The financial landscape of the technology sector shifted dramatically on Monday as Alphabet, Google’s parent company, reached a $4 trillion valuation. This achievement allowed it to overtake Apple and secure the number two spot on the list of the world’s most valuable companies. Joining the ranks of Nvidia and Microsoft, Alphabet’s ascent highlights the immense value investors are placing on artificial intelligence. The market’s rally was triggered by the news that Apple has selected Google’s Gemini AI model to power the new version of Siri, a move that validates Google’s technological leadership in a highly competitive field.

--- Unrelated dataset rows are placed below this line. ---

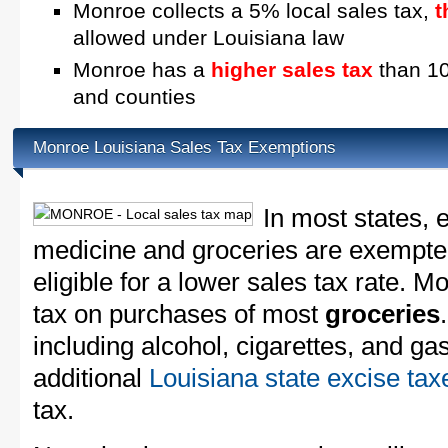
Monroe collects a 5% local sales tax,
t
allowed under Louisiana law
Monroe has a
higher sales tax
than 10
and counties
Monroe Louisiana Sales Tax Exemptions
In most states, 
medicine and groceries are exempted
eligible for a lower sales tax rate. M
tax on purchases of most
groceries
including alcohol, cigarettes, and ga
additional
Louisiana state excise tax
tax.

This collaboration between the two tech behemoths is significant. Apple, known for its walled-garden approach, admitted in a statement that Google’s technology provided the “most capable foundation” for its AI ambitions after a thorough evaluation. While the monetary terms of the deal were not disclosed, the implications are clear: Google’s AI infrastructure is superior to the competition. This integration will see Gemini powering the digital assistant on millions of devices, providing Google with an unparalleled platform to showcase its AI capabilities to a global audience.
Alphabet’s stock has been on a tear, rising 65% in 2025 and outperforming the other “Magnificent Seven” stocks. This surge is partly due to the faltering of rivals; OpenAI’s GPT-5 launch was met with a lukewarm response, allowing Google to capitalize on the opportunity. Through a series of successful launches, including the Nano Banana image generator and robust updates to Gemini, Google has proven it can deliver high-quality consumer AI products. This success has eased concerns about a market bubble, suggesting that the AI boom is grounded in tangible product advancements and strategic partnerships.
Beyond the consumer space, Google is making waves in enterprise infrastructure. Its cloud unit has grown into a formidable business, drawing a rare investment from Berkshire Hathaway. With a 34% jump in third-quarter revenue and a $155 billion backlog, Google Cloud is firing on all cylinders. A key strategy has been the rental of proprietary AI chips to external clients. These chips, originally designed for Google’s internal workloads, are now powering the AI ambitions of other companies, driving revenue and cementing Google’s role as a foundational player in the AI economy.
The company’s growth comes amidst a backdrop of intense regulatory scrutiny. Google is currently defending itself in two landmark antitrust cases. While a judge recently ruled against breaking up the company following a search monopoly verdict—preserving the unity of Android and Chrome—legal risks persist. A separate trial concerning the online ad market is currently underway to determine remedies for illegal monopolization. This could result in the forced sale of parts of Google’s ad business, though the division continues to generate steady revenue and maintain its market dominance for the time being.